A hacking group called ShinyHunters claimed responsibility and reportedly threatened to leak data unless contacted by affected schools. The group bragged about holding data tied to nearly 9,000 schools and roughly 275 million people, though those figures remain the hackers’ claims and are not fully verified by Instructure. Cybercriminals often use large numbers to ratchet up fear and pressure organizations into paying or reacting hastily.
Based on Instructure’s findings so far, the April 29 incident appears to have exposed names, email addresses, student ID numbers and messages exchanged within Canvas at certain organizations. The company says it has not found evidence that passwords, dates of birth, government identifiers or financial information were taken in that event. Even without those more sensitive items, the exposed details can still be useful to scammers crafting convincing messages.
Expect phishing attempts that mimic school communications, especially right after a breach. Examples include emails that claim a final exam file failed to upload, messages that demand Canvas verification, or fake IT alerts asking for login codes. The trick is urgency; do not click links in surprise messages and always reach your school through official channels.
If your school instructs a password reset, follow its guidance without delay and pick a unique, strong password you don’t reuse elsewhere. A password manager can generate and store strong credentials for each account so you don’t have to remember them. Those simple steps cut the chance a stolen login gets reused across multiple systems.

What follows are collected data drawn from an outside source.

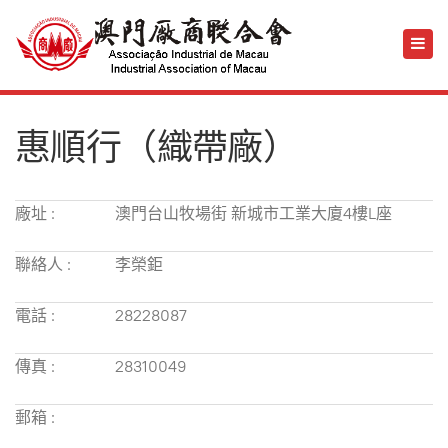
惠順行（織帶廠）
廠址 :
澳門台山牧場街 新城市工業大廈4樓L座
聯絡人 :
李榮鉅
電話 :
28228087
傳真 :
28310049
郵箱 :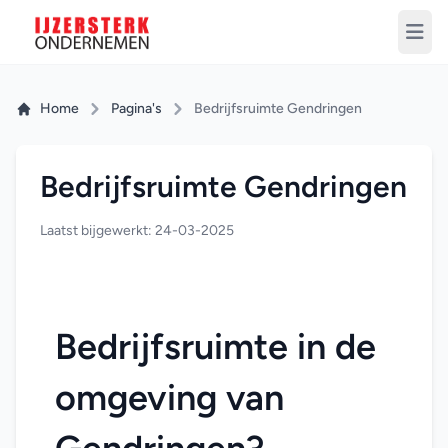
Home
Pagina's
Bedrijfsruimte Gendringen
Bedrijfsruimte Gendringen
Laatst bijgewerkt: 24-03-2025
Bedrijfsruimte in de 
omgeving van 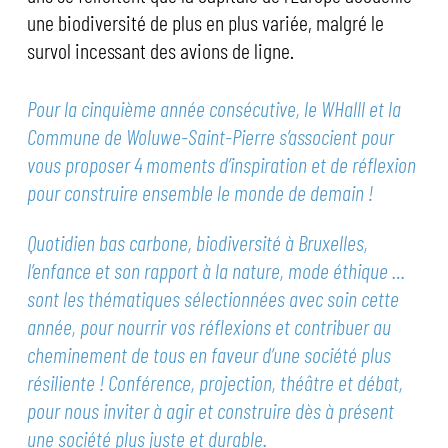
une biodiversité de plus en plus variée, malgré le
survol incessant des avions de ligne.
Pour la cinquième année consécutive, le WHalll et la
Commune de Woluwe-Saint-Pierre s’associent pour
vous proposer 4 moments d’inspiration et de réflexion
pour construire ensemble le monde de demain !
Quotidien bas carbone, biodiversité à Bruxelles,
l’enfance et son rapport à la nature, mode éthique …
sont les thématiques sélectionnées avec soin cette
année, pour nourrir vos réflexions et contribuer au
cheminement de tous en faveur d’une société plus
résiliente ! Conférence, projection, théâtre et débat,
pour nous inviter à agir et construire dès à présent
une société plus juste et durable.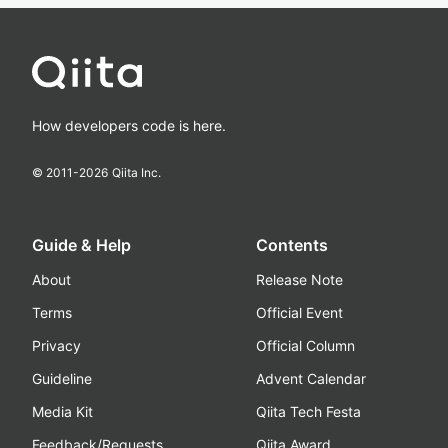
How developers code is here.
© 2011-
2026
Qiita Inc.
Guide & Help
Contents
About
Release Note
Terms
Official Event
Privacy
Official Column
Guideline
Advent Calendar
Media Kit
Qiita Tech Festa
Feedback/Requests
Qiita Award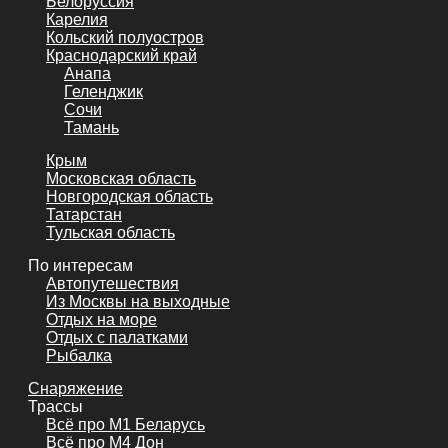
Белоруссия
Карелия
Кольский полуостров
Краснодарский край
Анапа
Геленджик
Сочи
Тамань
Крым
Московская область
Новгородская область
Татарстан
Тульская область
По интересам
Автопутешествия
Из Москвы на выходные
Отдых на море
Отдых с палатками
Рыбалка
Снаряжение
Трассы
Всё про М1 Беларусь
Всё про М4 Дон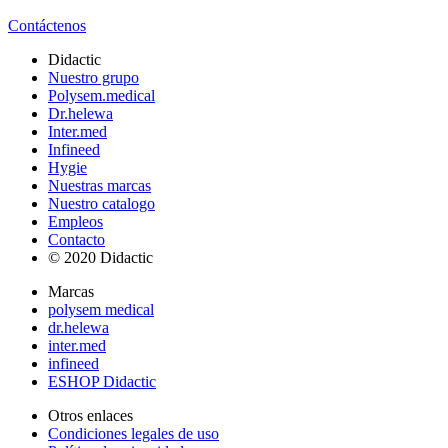
Contáctenos
Didactic
Nuestro grupo
Polysem.medical
Dr.helewa
Inter.med
Infineed
Hygie
Nuestras marcas
Nuestro catalogo
Empleos
Contacto
© 2020 Didactic
Marcas
polysem medical
dr.helewa
inter.med
infineed
ESHOP Didactic
Otros enlaces
Condiciones legales de uso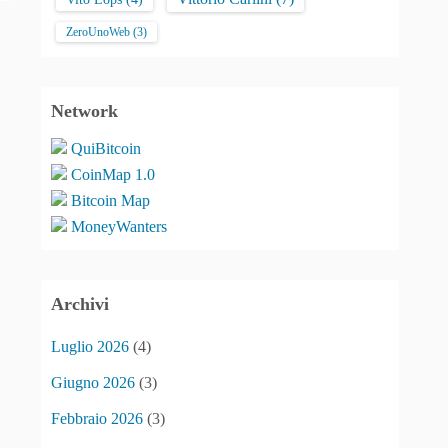
ZeroUnoWeb
(3)
Network
QuiBitcoin
CoinMap 1.0
Bitcoin Map
MoneyWanters
Archivi
Luglio 2026
(4)
Giugno 2026
(3)
Febbraio 2026
(3)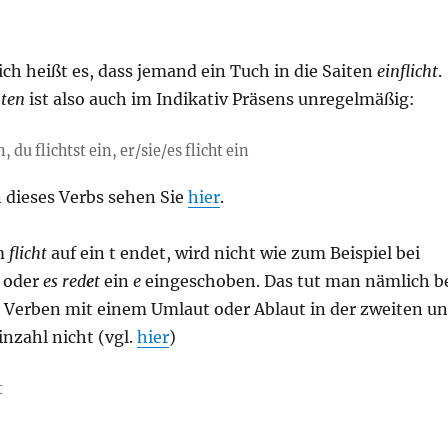
ch heißt es, dass jemand ein Tuch in die Saiten
einflicht
.
hten
ist also auch im Indikativ Präsens unregelmäßig:
n, du flichtst ein, er/sie/es flicht ein
 dieses Verbs sehen Sie
hier
.
m
flicht
auf ein t endet, wird nicht wie zum Beispiel bei
oder
es re
d
e
t
ein
e
eingeschoben. Das tut man nämlich b
Verben mit einem Umlaut oder Ablaut in der zweiten u
inzahl nicht (vgl.
hier
)
t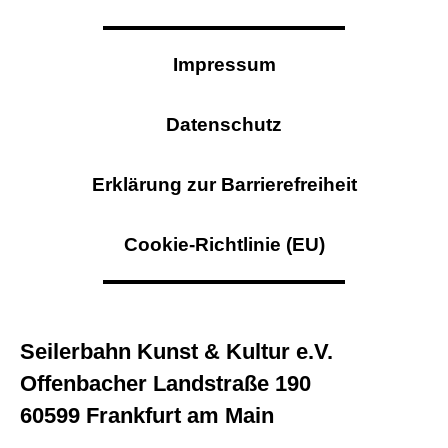
Impressum
Datenschutz
Erklärung zur Barrierefreiheit
Cookie-Richtlinie (EU)
Seilerbahn Kunst & Kultur e.V.
Offenbacher Landstraße 190
60599 Frankfurt am Main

Turn on multifactor authentication when your school offers it, and prefer authenticator apps or passkeys over text messages when possible. Any MFA is better than none because it adds a second barrier even if a password is compromised. Remember that legitimate IT staff will never ask for your password or one-time login codes; treat such requests as red flags and contact your institution’s help desk directly.
Keep antivirus and device software updated to reduce the risk if a phishing email slips through, and be cautious about opening attachments or clicking unfamiliar links. Consider identity protection or data removal services if your school confirms your information was involved, since those tools can monitor for suspicious use. Reducing the traces of your personal data online makes it harder for scammers to build convincing social engineering attacks.
Parents should explain the basics to younger students: don’t click unexpected links, never share verification codes, and check with a trusted adult before responding to alarming messages. Schools should notify impacted communities directly and warn students and staff about follow-up scams that try to piggyback on the original incident. Until the investigation is fully complete, treat urgent-sounding messages with skepticism and verify everything through official school contacts.